Conversational agents are increasingly present in our daily lives thanks to advances in natural language processing and artificial intelligence and are attracting growing interest. However, their ability to understand human communication in all its complexity remains a major challenge. This PhD project aims to model linguistic variation to develop agents capable of socially adaptive interactions, taking into account the socio-demographic profile and emotional state of their interlocutors. It also focuses on evaluating linguistic cues at different levels, leveraging both spoken and written language varieties, and assessing the generalization capacity of models trained on multilingual and multi-situational data, with the goal of improving interaction modeling with conversational agents.

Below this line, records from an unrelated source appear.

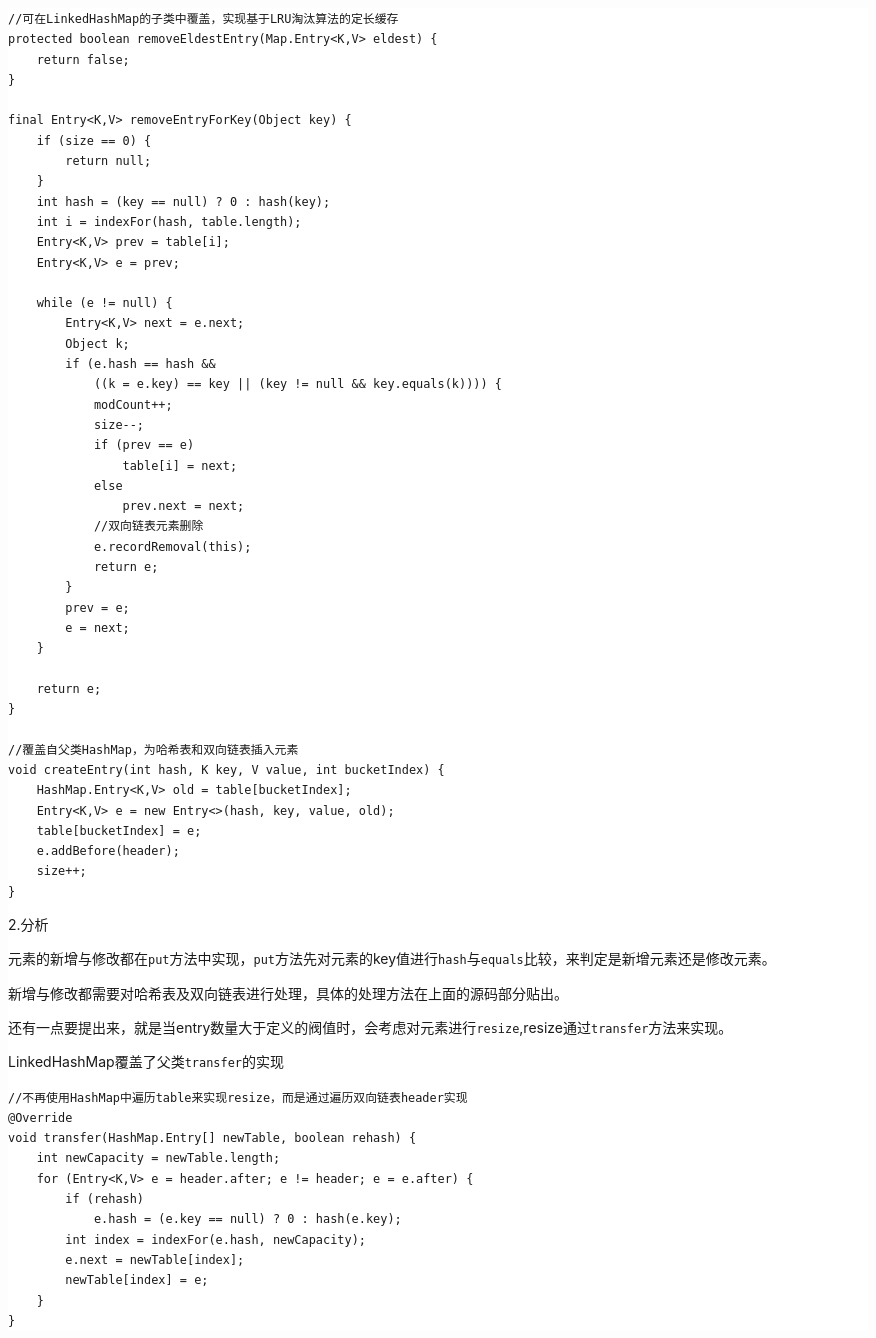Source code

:     //可在LinkedHashMap的子类中覆盖，实现基于LRU淘汰算法的定长缓存
    protected boolean removeEldestEntry(Map.Entry<K,V> eldest) {
        return false;
    }

    final Entry<K,V> removeEntryForKey(Object key) {
        if (size == 0) {
            return null;
        }
        int hash = (key == null) ? 0 : hash(key);
        int i = indexFor(hash, table.length);
        Entry<K,V> prev = table[i];
        Entry<K,V> e = prev;

        while (e != null) {
            Entry<K,V> next = e.next;
            Object k;
            if (e.hash == hash &&
                ((k = e.key) == key || (key != null && key.equals(k)))) {
                modCount++;
                size--;
                if (prev == e)
                    table[i] = next;
                else
                    prev.next = next;
                //双向链表元素删除
                e.recordRemoval(this);
                return e;
            }
            prev = e;
            e = next;
        }

        return e;
    }

    //覆盖自父类HashMap，为哈希表和双向链表插入元素
    void createEntry(int hash, K key, V value, int bucketIndex) {
        HashMap.Entry<K,V> old = table[bucketIndex];
        Entry<K,V> e = new Entry<>(hash, key, value, old);
        table[bucketIndex] = e;
        e.addBefore(header);
        size++;
    }
    
2.分析

元素的新增与修改都在`put`方法中实现，`put`方法先对元素的key值进行`hash`与`equals`比较，来判定是新增元素还是修改元素。

新增与修改都需要对哈希表及双向链表进行处理，具体的处理方法在上面的源码部分贴出。

还有一点要提出来，就是当entry数量大于定义的阀值时，会考虑对元素进行`resize`,resize通过`transfer`方法来实现。

LinkedHashMap覆盖了父类`transfer`的实现
    
    //不再使用HashMap中遍历table来实现resize，而是通过遍历双向链表header实现
    @Override
    void transfer(HashMap.Entry[] newTable, boolean rehash) {
        int newCapacity = newTable.length;
        for (Entry<K,V> e = header.after; e != header; e = e.after) {
            if (rehash)
                e.hash = (e.key == null) ? 0 : hash(e.key);
            int index = indexFor(e.hash, newCapacity);
            e.next = newTable[index];
            newTable[index] = e;
        }
    }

Compositional Generalization of Visual Language Models

The advent of the foundation models led to increase the state-of-the art performance on a large number of tasks in several fields of AI, in particular computer vision and natural language processing. However, despite the huge amount of data used to train them, these models are still limited in their ability to generalize, in particular for a use case of interest that is in a specific domain, not well represented on the Web. A way to formalize this issue is compositional generalization, i.e. generalising to a new, unseen concept from concepts learned during training. This "generalization" is the ability to learn disentangle concepts and to be able to recombine
them into unseen composition when the model is in production. The proposed thesis will address this issue, aiming at proposing visual representations that enable generic visual language models to generalize compositionally within specific domains. It will investigate strategies to reduce shortcut learning, promoting deeper understanding of compositional structures in multimodal data. It will also address the problem of compositional generalization beyond simple attribute–object pairs, capturing more subtle and complex semantics. The proposed thesis aims at proposing preogress at a quite theoretical level but has many potential practical interest, in the fields of health, administration and services sectors, security and defense, manufacturing and agriculture.